Люди и праздники. Святцы культуры (Генис) - страница 89

Пересказ – мотор цивилизации. Развиваясь скачками ренессансов, она спрессовывает опыт той культуры, которой больше всего завидует. Конструирование таких аббревиатур – творчество другим манером. Оно создает новое из старого, меняя его свойства, количество и качество. Антикварный пафос Гиббона или Карамзина превратил их труд в эпос.

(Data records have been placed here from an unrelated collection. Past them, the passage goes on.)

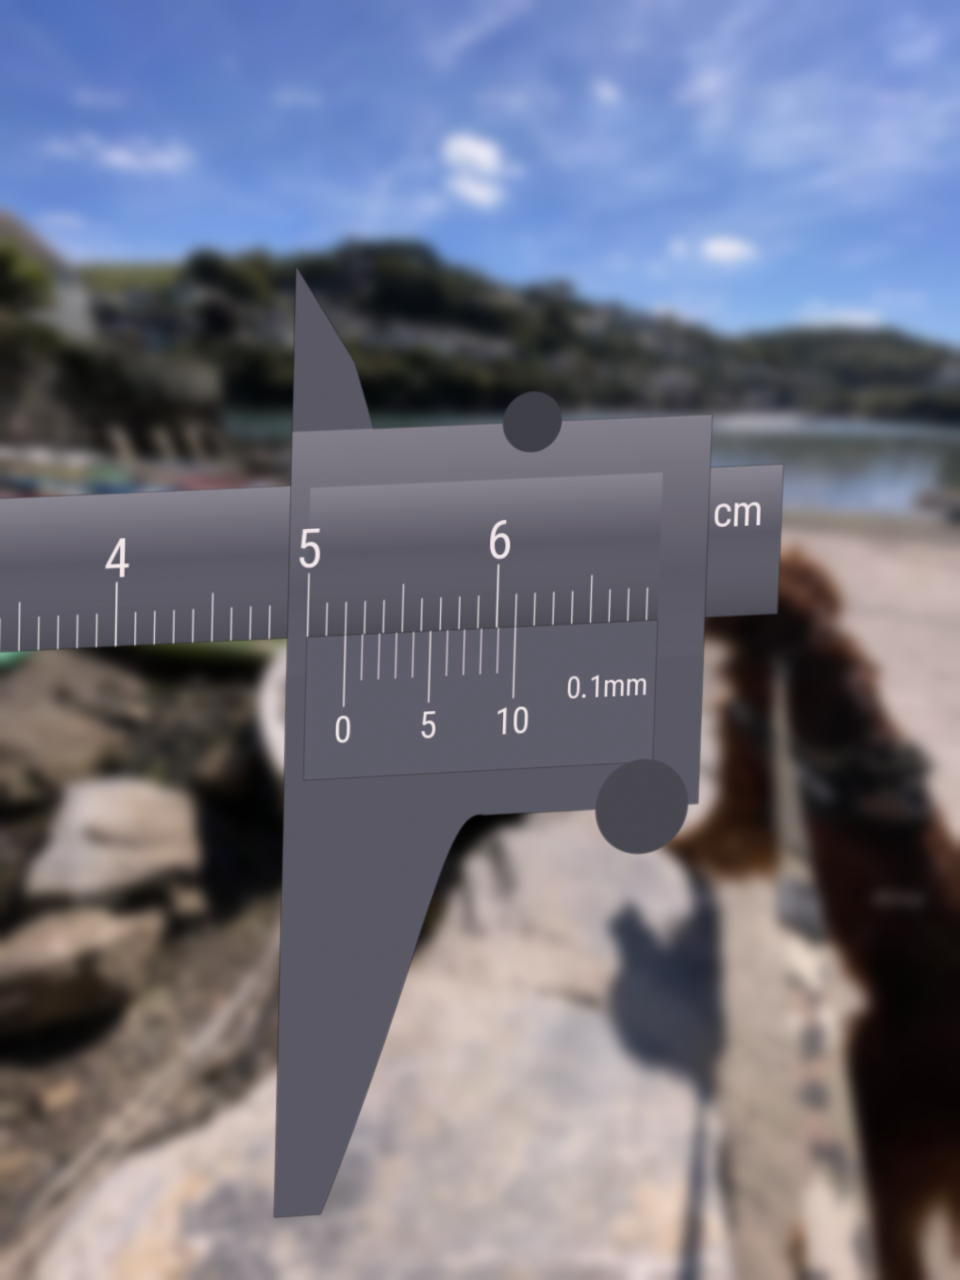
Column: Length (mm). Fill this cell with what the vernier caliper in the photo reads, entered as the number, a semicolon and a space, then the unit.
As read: 52.0; mm
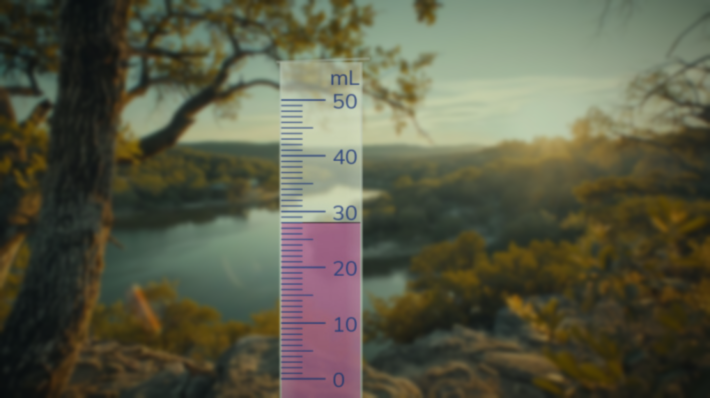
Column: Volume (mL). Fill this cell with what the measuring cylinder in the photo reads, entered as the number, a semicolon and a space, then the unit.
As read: 28; mL
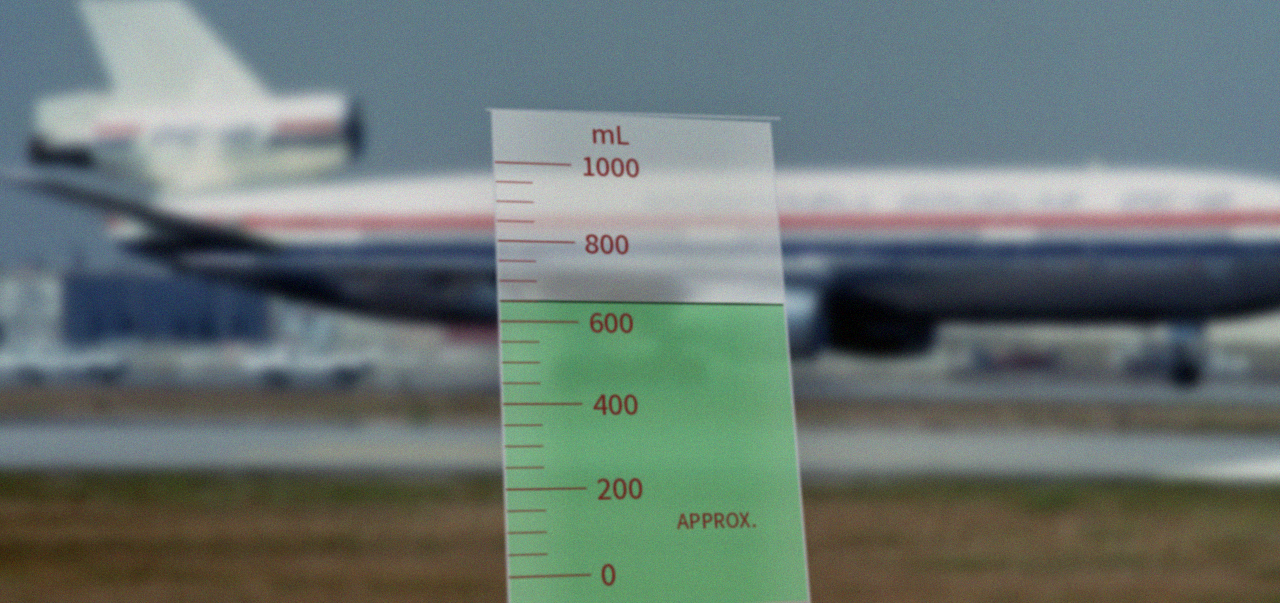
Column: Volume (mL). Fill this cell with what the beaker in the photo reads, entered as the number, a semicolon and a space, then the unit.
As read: 650; mL
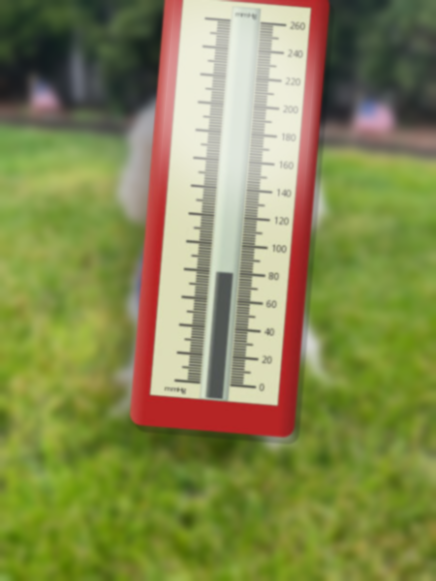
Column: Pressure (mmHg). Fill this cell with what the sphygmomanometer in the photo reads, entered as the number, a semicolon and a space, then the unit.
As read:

Хороший учебник подводит итог, великий – расчищает площадку, интересный – будит фантазию, и я люблю путешествовать с ними по тому вымышленному, но настоящему миру словесности, который был и не был сразу.

26 мая

Ко Дню независимости Грузии

Грузинская кухня – именины славянского желудка и свадьба русской души. Чужая кулинария часто служит праздничной альтернативой родному меню. Так, японцы по воскресеньям ходят в китайские рестораны, англичане – в индийские, французы – во французские, когда могут себе позволить. Но с грузинской едой все иначе. Покажите мне русский дом, где не знают, что такое лобио и сациви.

В юности жажда приключений и неистребимый антисоветский комплекс постоянно выносили меня на периферию, подальше от Кремля и поближе к государственной границе – от норвежской на Белом море до турецкой в Закавказье. По пути к последней, как каждый русский странник, кроме Остапа Бендера, я восхищался красотами Военно-Грузинской дороги, где, как написал один эмигрантский поэт, “лишь один орел летает, а других животных нет”. Добравшись до перевала в Казбеги, я обнаружил древнюю часовню и сильно проигрывающую ей стеклянную закусочную в модном тогда стиле “Дружба” или “Ветерок”. В ней, стоя на замызганном полу, никуда не торопясь обедали шоферы. Всем, не спрашивая, приносили одно и то же – хинкали. Тяжелые, как пули, они нежились во вспотевшем тесте, кокетливо задрав несъедобный мучной бантик. Не прекращая говорить, а значит – жестикулировать, посетители осыпали хинкали перцем из стоящих на пластмассовых подносах пивных бутылок, а потом, поцеловав взглядом, отправляли посеревшую грузинскую пельменину в рот, запивая каждую добрым стаканом небрежно спрятанного под столом вина. Никогда больше мне не приходилось есть мяса вкуснее того, что плавало внутри тех хинкали. Этот камерный – на один глоток – суп радовал нёбо сложной гармонией из клейкого от курдючного жира бульона, крупного, но нежного фарша и громкого, как фанфары, аромата, составленного из столь изысканного букета травок, что мне так и не удалось его собрать на своей кухне.

Надо сказать, что после такого угощения меня уже не пугала перспектива спускаться по однорядному шоссе в Тбилиси с любым из выпивших несколько стаканов шоферов. Тогда, как, впрочем, и сейчас, я надеялся умереть после обеда, а не вместо него.